Recording Engineer: KENNY MacDONALD
Mastered at EMI Studios, Abbey Road, London – . by NICK WEBB
Design & Photography: JIM WAUGH

Talent has no age. The drummer Buddy Rich was pacing the vaudeville boards at the age of eleven, already a seasoned performer. Louis Armstrong was remarkably young when he made his first impression on his New Orleans peers. The history of jazz is liberally sprinkled with prodigies. It would seem, then, that youth is irrelevant. The age of any performer has little bearing on his music and should be set aside when the listener assesses his work.

Nevertheless, it is remarkable that Tommy Smith was only sixteen years old when these tracks were recorded. It is remarkable because naturally, environment, opportunity and conditioning have meant that most jazz prodigies are American. Tommy is Scottish. So, what is the listener to make of the youthful prodigy? For my part, I would turn around the old cynical remark and say that it is not remarkable that it is done but that it is done so well. Tommy, in just three years of playing, has broken through all those barriers which so hinder the progress of other young players. He clearly has his heroes: echoes of John Coltrane (who died just three months after Tommy was born) sound through many of the tracks here. Yet Tommy has not been overawed by the great figures, neither does he resort to the twin devils of youth: too many notes at too fast a tempo. He has achieved a relaxed, measured approach to his improvisation, which few mature players have and many struggle throughout their lives to achieve.

Tommy began his musical education at the age of nine ( already late by the standards of Western establishment music). At school, he played recorder and trumpet but admits that he preferred art to music. So did Edward Kennedy Ellington. Tommy took up the tenor because he liked the shape. From his progress over the last four years since making that choice, I would hazard that Tommy Smith is as natural a player of the tenor sax as was Louis of the cornet.
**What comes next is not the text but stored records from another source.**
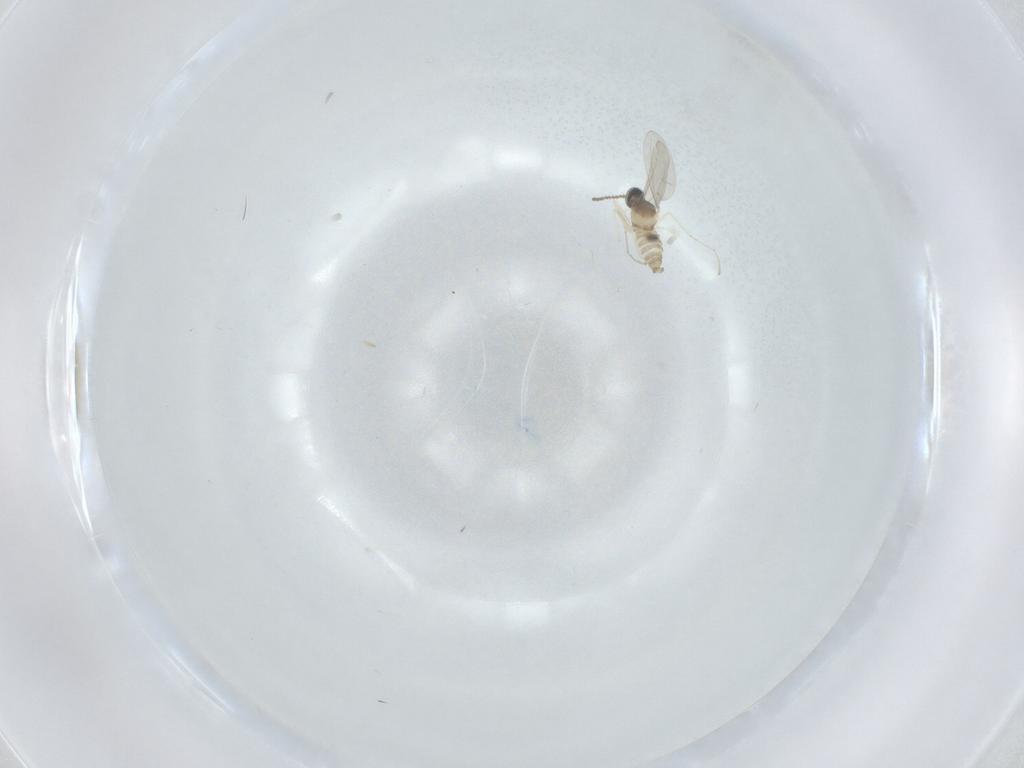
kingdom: Animalia
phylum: Arthropoda
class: Insecta
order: Diptera
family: Cecidomyiidae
That huge claim is substantiated in this, his first album, Tommy’s tone, the basis of all progress on any instrument, is already that of a man many years his senior. In the ballad version of ”Carolina in the Morning,” that tone is warm, round and intimate – a close friend whispering of happy memories. In
”Stephanie” it is harder, almost swaggering. It may yet fall short of the majesty of Coltrane, but it is almost as compelling. Comparisons, in the old cliche, are certainly odious, but I am continually reminded of another great British saxophonist when I listen to Tommy, and if Tubby Hayes was still with us, I bet they would make great tenor battles!

Looking to the other end of the age scale, we find Armstrong fighting back to play at the age of seventy, the great Benny Waters cheerfully setting off for yet “‘ another round of one-night stands at over sixty.
Art Blakey and Buddy Rich prove that energetic drumming is the best recipe for longevity, while the greatest of all, Eubie Blake, was playing his own delightful piano jazz until a week before his hundredth birthday.

On that reckoning, we can look forward to another eighty·­years of excellent music from Tommy Smith. Just think how you can boast in 2063 that you still have a copy of Tommy Smith’s first album.